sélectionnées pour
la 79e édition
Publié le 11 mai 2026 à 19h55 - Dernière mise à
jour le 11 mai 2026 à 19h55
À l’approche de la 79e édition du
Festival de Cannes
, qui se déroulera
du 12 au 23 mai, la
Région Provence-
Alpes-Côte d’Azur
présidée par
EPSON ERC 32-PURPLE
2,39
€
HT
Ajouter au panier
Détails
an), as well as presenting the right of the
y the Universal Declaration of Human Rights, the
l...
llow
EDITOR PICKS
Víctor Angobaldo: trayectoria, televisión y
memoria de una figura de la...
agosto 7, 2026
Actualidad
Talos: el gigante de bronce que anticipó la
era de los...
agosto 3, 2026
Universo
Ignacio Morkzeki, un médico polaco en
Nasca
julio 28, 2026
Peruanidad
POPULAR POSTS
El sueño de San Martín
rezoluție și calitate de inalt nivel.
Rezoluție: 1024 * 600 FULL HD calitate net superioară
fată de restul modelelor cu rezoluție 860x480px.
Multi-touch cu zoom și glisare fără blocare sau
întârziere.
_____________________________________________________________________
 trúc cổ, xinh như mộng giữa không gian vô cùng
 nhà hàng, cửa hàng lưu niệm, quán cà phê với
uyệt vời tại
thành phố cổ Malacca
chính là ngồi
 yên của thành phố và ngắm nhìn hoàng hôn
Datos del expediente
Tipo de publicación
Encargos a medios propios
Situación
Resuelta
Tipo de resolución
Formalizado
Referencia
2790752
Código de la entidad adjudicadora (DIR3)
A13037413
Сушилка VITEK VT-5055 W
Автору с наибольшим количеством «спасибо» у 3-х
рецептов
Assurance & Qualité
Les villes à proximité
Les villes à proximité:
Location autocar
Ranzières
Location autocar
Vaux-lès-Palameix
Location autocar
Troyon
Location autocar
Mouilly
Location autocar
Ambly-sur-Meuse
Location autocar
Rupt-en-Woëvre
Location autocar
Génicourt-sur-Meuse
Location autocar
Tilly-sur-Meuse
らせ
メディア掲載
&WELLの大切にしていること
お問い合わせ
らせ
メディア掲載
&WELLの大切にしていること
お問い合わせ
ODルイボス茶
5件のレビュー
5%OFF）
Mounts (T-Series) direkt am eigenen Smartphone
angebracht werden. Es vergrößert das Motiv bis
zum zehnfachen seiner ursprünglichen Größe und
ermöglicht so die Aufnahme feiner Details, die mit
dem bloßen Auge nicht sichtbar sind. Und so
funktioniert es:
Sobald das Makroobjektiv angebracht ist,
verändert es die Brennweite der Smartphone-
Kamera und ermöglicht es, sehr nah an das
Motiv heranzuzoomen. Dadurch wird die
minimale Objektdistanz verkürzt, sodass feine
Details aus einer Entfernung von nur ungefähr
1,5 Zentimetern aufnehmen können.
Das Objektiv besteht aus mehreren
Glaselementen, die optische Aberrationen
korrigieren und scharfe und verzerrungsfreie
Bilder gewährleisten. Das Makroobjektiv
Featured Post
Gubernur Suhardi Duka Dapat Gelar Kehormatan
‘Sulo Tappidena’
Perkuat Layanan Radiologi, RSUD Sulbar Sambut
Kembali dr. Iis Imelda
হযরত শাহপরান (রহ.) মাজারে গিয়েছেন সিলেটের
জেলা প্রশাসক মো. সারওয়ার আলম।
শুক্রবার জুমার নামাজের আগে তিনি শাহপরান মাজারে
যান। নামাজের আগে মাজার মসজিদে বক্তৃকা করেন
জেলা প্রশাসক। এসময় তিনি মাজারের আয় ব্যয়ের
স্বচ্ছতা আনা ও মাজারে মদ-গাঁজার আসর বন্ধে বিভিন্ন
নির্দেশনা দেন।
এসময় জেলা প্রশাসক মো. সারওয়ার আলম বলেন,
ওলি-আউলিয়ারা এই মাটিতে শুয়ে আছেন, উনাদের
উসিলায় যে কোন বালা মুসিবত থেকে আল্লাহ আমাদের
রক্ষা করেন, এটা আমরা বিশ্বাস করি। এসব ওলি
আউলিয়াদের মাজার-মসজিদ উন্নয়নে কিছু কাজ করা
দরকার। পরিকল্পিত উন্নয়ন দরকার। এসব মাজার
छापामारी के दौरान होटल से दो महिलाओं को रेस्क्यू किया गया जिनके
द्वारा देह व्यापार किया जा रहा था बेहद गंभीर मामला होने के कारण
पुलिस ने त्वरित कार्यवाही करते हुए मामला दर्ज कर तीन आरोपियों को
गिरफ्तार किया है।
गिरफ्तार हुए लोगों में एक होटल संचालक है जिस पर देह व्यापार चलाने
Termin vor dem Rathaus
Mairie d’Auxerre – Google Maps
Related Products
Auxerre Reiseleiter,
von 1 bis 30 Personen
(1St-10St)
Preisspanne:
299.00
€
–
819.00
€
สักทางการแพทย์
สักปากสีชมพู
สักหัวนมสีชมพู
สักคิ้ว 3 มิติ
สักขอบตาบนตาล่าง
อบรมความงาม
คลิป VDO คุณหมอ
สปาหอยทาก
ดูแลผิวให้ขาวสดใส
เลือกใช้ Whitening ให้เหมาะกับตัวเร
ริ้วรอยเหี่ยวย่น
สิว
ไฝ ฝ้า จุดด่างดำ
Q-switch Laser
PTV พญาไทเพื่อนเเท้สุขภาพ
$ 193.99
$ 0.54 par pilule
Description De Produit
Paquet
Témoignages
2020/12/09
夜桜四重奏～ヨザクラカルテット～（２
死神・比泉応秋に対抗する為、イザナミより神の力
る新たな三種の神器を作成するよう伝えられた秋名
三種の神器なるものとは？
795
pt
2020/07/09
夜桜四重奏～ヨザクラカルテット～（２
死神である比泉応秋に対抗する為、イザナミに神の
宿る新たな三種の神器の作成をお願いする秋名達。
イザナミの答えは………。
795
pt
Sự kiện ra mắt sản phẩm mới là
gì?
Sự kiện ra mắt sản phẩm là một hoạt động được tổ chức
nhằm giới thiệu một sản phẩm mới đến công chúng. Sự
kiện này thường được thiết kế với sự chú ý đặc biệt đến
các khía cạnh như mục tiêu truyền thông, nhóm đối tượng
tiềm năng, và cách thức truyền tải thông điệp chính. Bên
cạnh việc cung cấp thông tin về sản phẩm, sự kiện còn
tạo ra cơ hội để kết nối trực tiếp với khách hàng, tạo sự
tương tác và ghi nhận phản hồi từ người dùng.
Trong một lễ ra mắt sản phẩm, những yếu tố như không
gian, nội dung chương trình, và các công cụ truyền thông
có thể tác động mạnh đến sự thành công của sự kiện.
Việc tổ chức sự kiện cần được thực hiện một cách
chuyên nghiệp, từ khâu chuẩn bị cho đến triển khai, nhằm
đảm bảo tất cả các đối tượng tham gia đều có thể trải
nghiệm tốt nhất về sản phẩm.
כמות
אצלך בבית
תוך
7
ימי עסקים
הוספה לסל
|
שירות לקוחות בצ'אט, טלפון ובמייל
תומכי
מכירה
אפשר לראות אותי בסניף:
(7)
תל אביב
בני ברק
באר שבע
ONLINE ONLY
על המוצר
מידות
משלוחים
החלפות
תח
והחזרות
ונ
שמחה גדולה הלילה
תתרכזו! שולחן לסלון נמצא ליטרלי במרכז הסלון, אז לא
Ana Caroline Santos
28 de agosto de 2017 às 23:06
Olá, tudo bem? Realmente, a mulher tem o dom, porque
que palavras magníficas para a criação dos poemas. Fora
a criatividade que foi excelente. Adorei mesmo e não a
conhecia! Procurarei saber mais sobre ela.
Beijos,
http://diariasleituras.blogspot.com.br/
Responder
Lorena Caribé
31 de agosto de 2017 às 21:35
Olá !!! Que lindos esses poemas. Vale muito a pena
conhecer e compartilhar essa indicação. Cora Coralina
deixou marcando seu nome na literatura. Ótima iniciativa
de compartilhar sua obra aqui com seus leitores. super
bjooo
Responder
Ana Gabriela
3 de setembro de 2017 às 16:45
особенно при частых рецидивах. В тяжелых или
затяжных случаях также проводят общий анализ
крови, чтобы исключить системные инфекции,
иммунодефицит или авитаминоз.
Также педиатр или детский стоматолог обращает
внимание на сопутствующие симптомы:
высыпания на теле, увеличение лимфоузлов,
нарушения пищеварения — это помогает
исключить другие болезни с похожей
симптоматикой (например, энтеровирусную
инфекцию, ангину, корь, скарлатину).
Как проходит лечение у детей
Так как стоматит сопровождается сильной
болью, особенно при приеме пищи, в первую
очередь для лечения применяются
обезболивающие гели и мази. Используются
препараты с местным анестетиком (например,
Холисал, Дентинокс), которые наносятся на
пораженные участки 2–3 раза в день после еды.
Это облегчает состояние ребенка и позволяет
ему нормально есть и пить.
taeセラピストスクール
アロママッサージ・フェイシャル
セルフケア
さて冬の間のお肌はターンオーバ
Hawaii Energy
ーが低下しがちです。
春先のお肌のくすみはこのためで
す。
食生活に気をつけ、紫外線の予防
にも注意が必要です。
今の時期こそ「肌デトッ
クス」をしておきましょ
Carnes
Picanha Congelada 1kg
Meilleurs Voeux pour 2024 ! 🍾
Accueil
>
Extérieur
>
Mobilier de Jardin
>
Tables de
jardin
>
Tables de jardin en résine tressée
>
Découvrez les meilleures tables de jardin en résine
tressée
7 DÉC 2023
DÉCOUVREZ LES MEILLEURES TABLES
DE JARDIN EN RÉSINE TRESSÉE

————

**Work item:**
Return the rows from the start through the line containing "rezoluție și calitate de inalt nivel.", reproducing each line verbatim.

**Response to this exercise:**
sélectionnées pour
la 79e édition
Publié le 11 mai 2026 à 19h55 - Dernière mise à
jour le 11 mai 2026 à 19h55
À l’approche de la 79e édition du
Festival de Cannes
, qui se déroulera
du 12 au 23 mai, la
Région Provence-
Alpes-Côte d’Azur
présidée par
EPSON ERC 32-PURPLE
2,39
€
HT
Ajouter au panier
Détails
an), as well as presenting the right of the
y the Universal Declaration of Human Rights, the
l...
llow
EDITOR PICKS
Víctor Angobaldo: trayectoria, televisión y
memoria de una figura de la...
agosto 7, 2026
Actualidad
Talos: el gigante de bronce que anticipó la
era de los...
agosto 3, 2026
Universo
Ignacio Morkzeki, un médico polaco en
Nasca
julio 28, 2026
Peruanidad
POPULAR POSTS
El sueño de San Martín
rezoluție și calitate de inalt nivel.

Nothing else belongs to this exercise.